20 AUGUST 1921, Page 24

SOME BOOKS OF THE lormi.

[Notice in this column does not necessarily preclude subsequent review.]

The July number of the Bulletin of the John Rylands Library, Manchester (Longmans, 2s. net.), which is, in fact, a learned publication of great interest and value, as well as a chronicle of the library's progress, announces that 38,002 volumes have now been collected and sent to Louvain, to replace the books burnt by the Germans. The sixth centenary of Dante's death was marked by an exhibition of the Manchester Dante collec- tion, including five MSS. and 6,000 printed volumes ; the only edition of any value not in the John Rylands Library is the fourth, printed at Naples about 1473, of which only three or four copies are known. Professor Tout contributes a very able study of " The Place of St. Thomas of Canterbury in History," originally delivered as a lecture at Canterbury on July 7th, 1920, the seventh centenary of the translation of the martyr's remains to the shrine in the cathedral.

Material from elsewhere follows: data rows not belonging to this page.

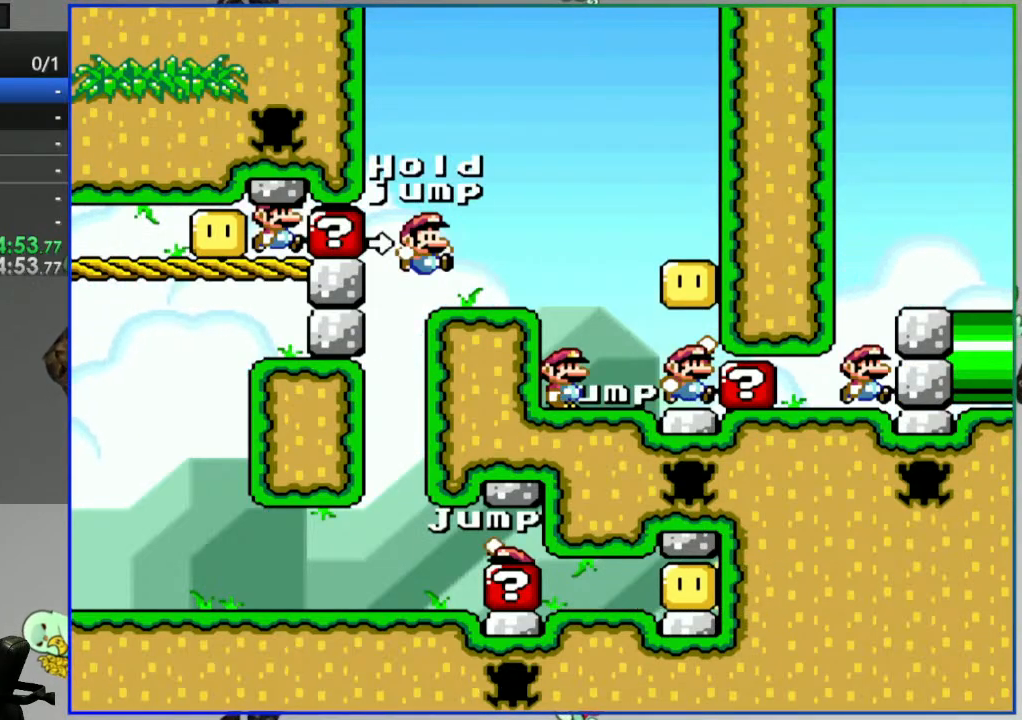
Gameplay with a controller (Nintendo layout); each line is a JSON object with the inputs held at the frame after it. "events" lists button and stick changes between this image and that frame as [ms after this image, input, new state], when the widget could be followed in between. Not read: L3 R3.
{"buttons": ["B"], "events": [[283, "B", "down"]]}
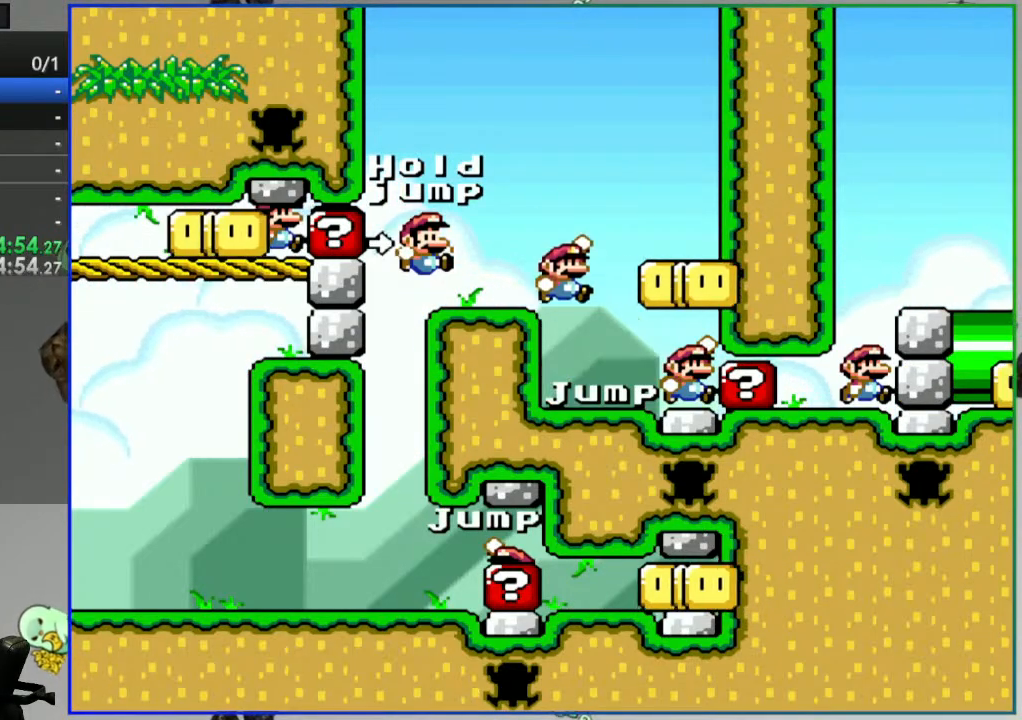
{"buttons": [], "events": [[67, "B", "up"]]}
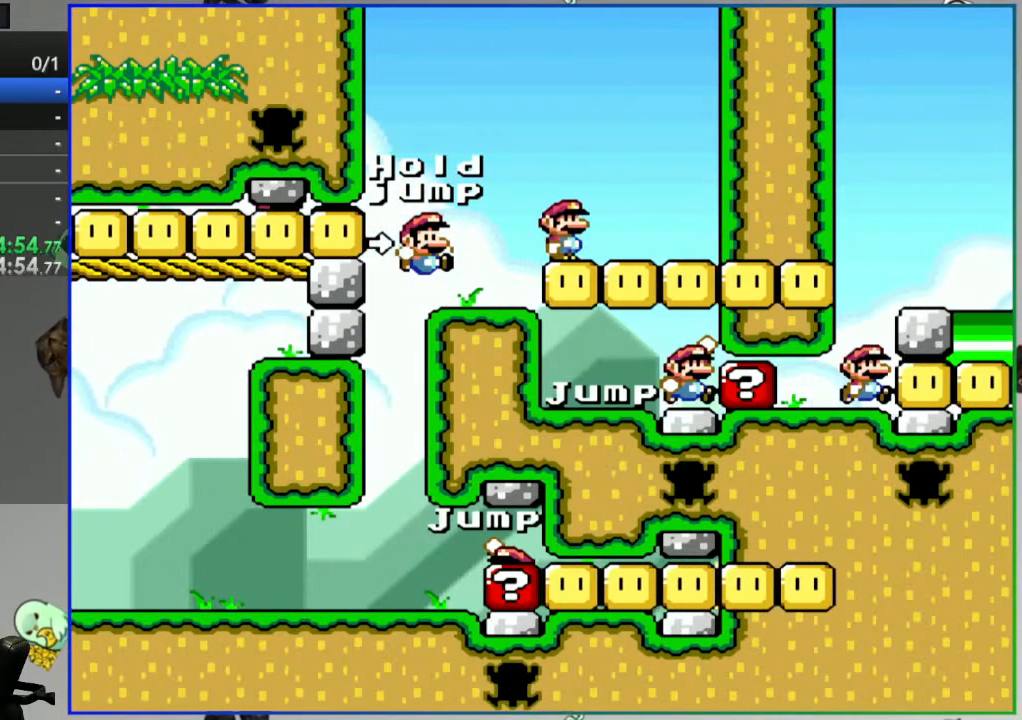
{"buttons": [], "events": []}
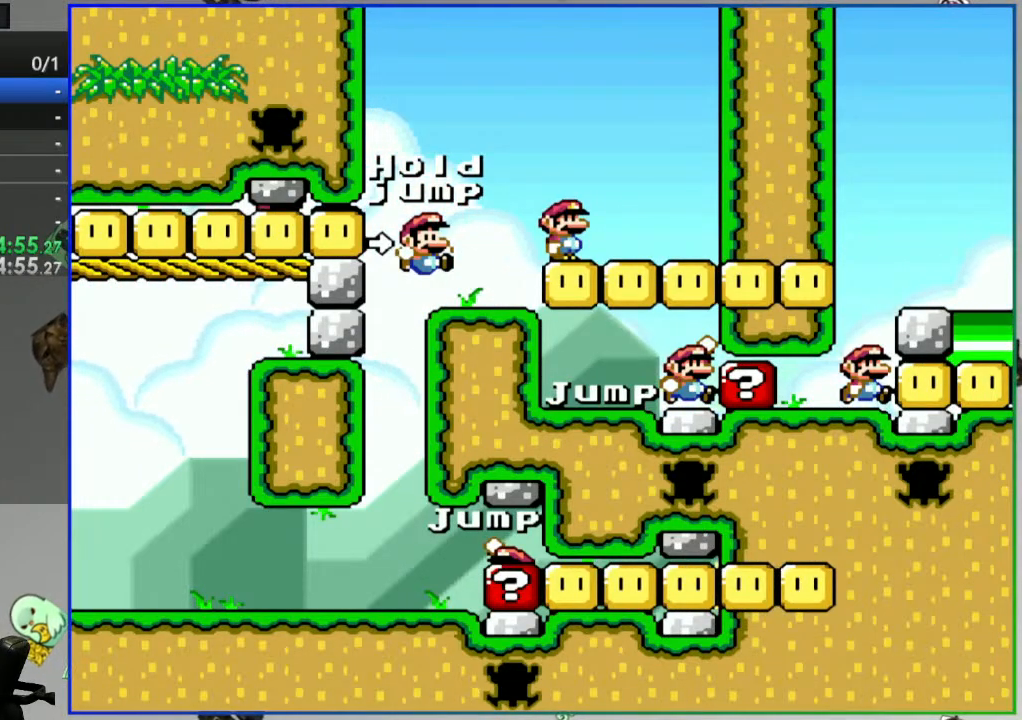
{"buttons": [], "events": [[367, "SELECT", "down"], [483, "SELECT", "up"]]}
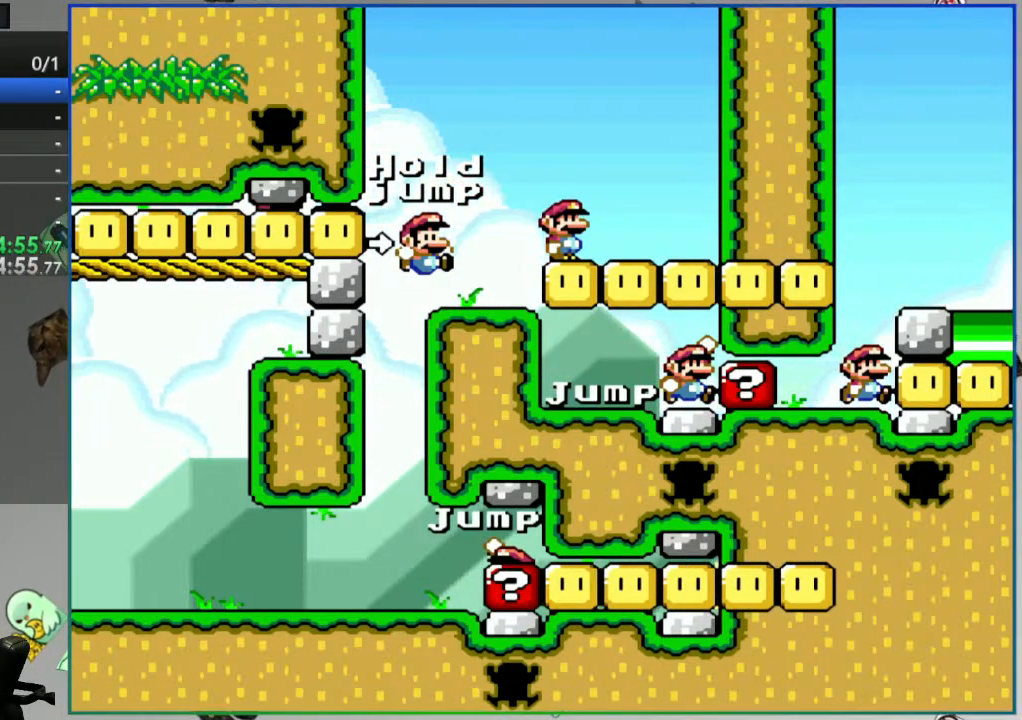
{"buttons": ["DPAD_RIGHT"], "events": [[250, "DPAD_RIGHT", "down"]]}
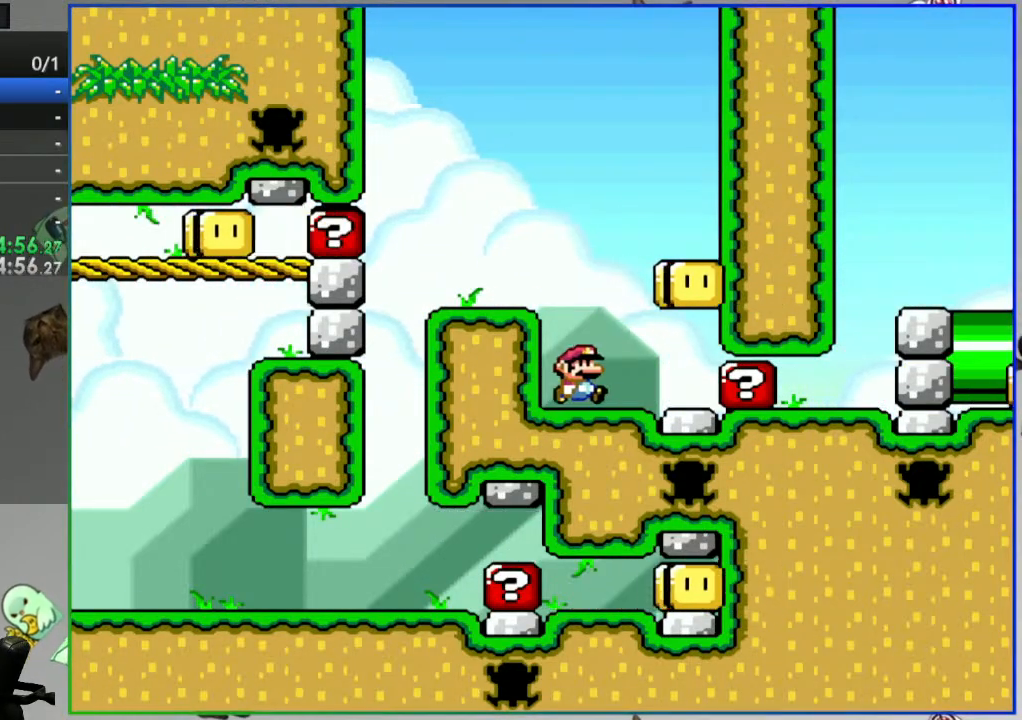
{"buttons": [], "events": [[383, "DPAD_RIGHT", "up"]]}
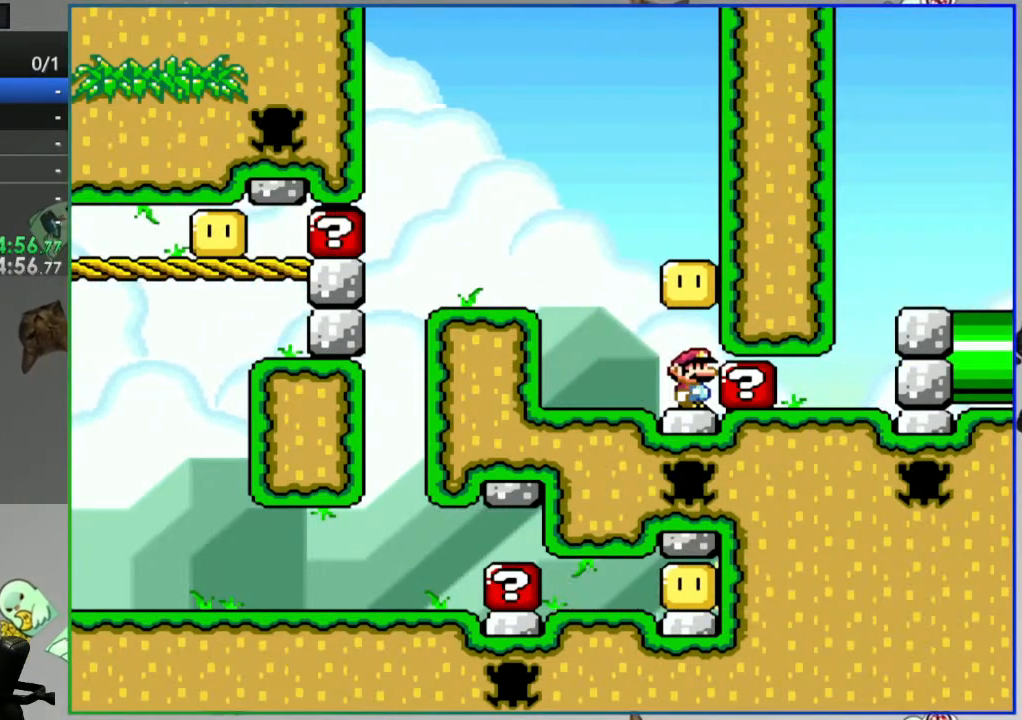
{"buttons": [], "events": []}
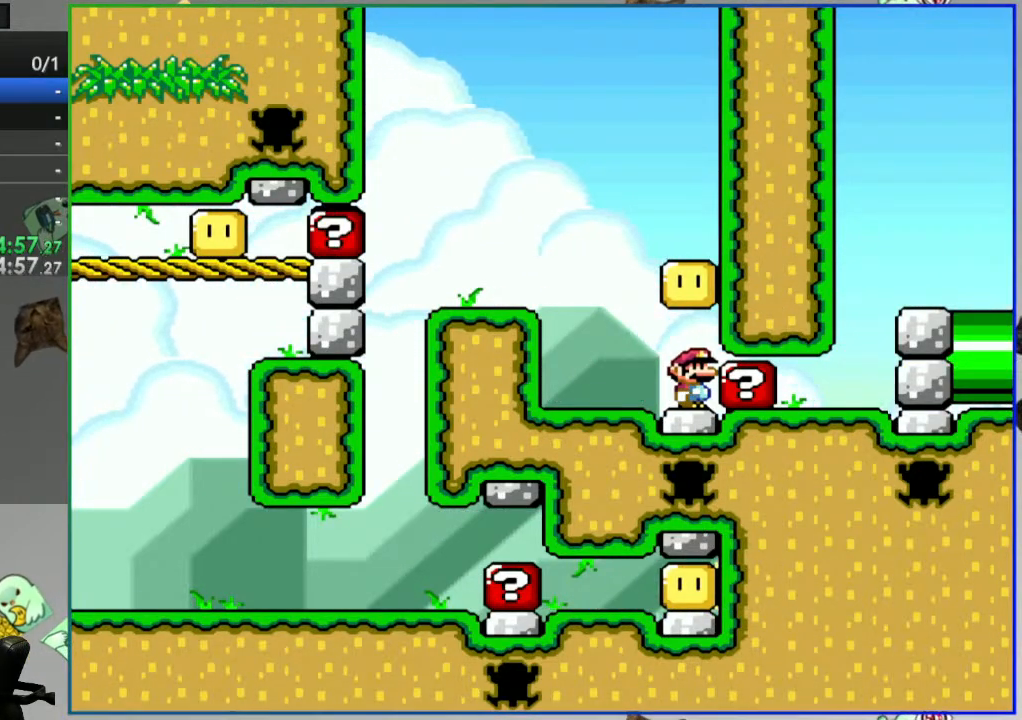
{"buttons": [], "events": []}
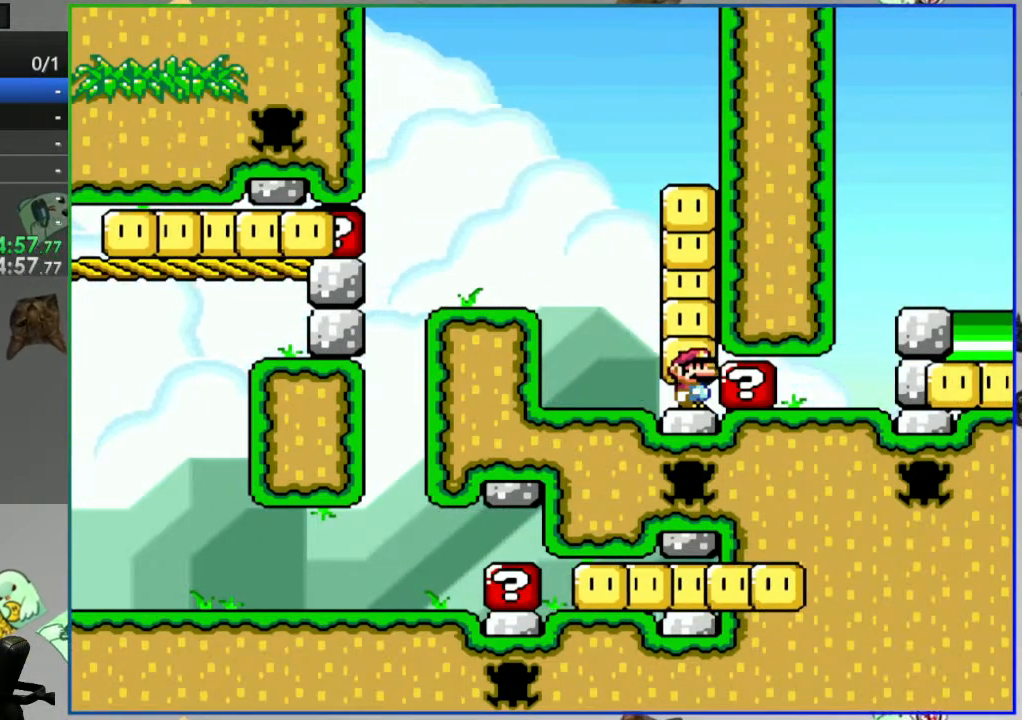
{"buttons": [], "events": [[83, "B", "down"], [183, "B", "up"]]}
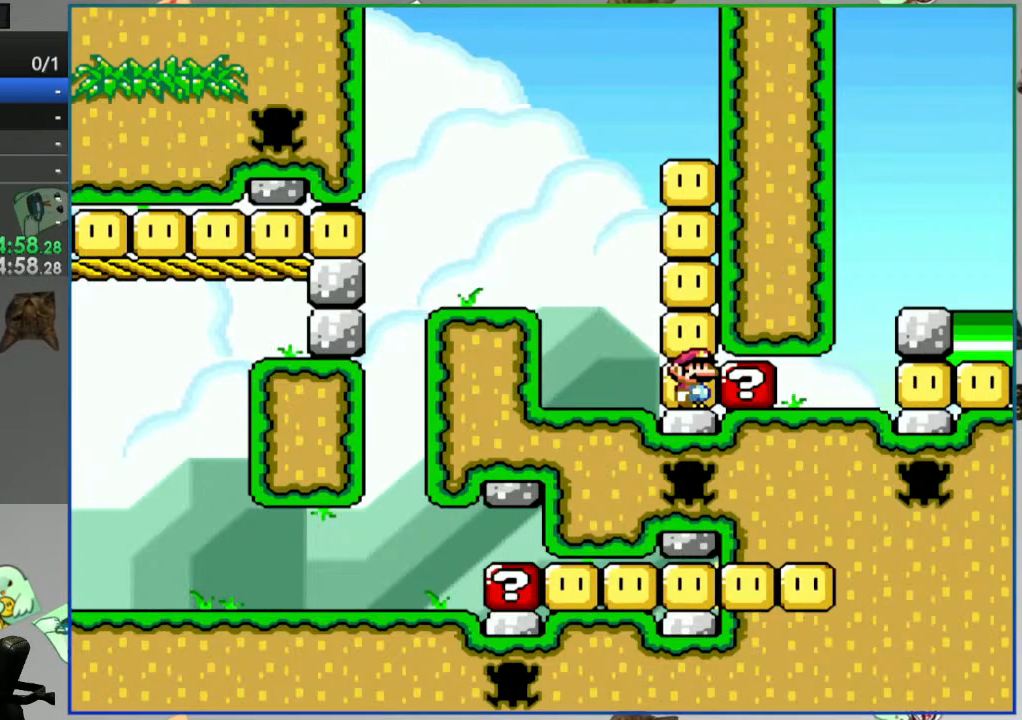
{"buttons": ["B"], "events": [[50, "B", "down"], [167, "B", "up"], [217, "B", "down"], [433, "B", "up"], [467, "B", "down"]]}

It is not generally known that St. Thomas " first in England set apart the octave of Pentecost for the special worship of the Holy Trinity, choosing the day not so much because it was the date of his episcopal consecration, but because it was the day of the first mass which the newly priested prelate had ever sung." England adopted the new feast, and Rome ratified it nearly two centuries later.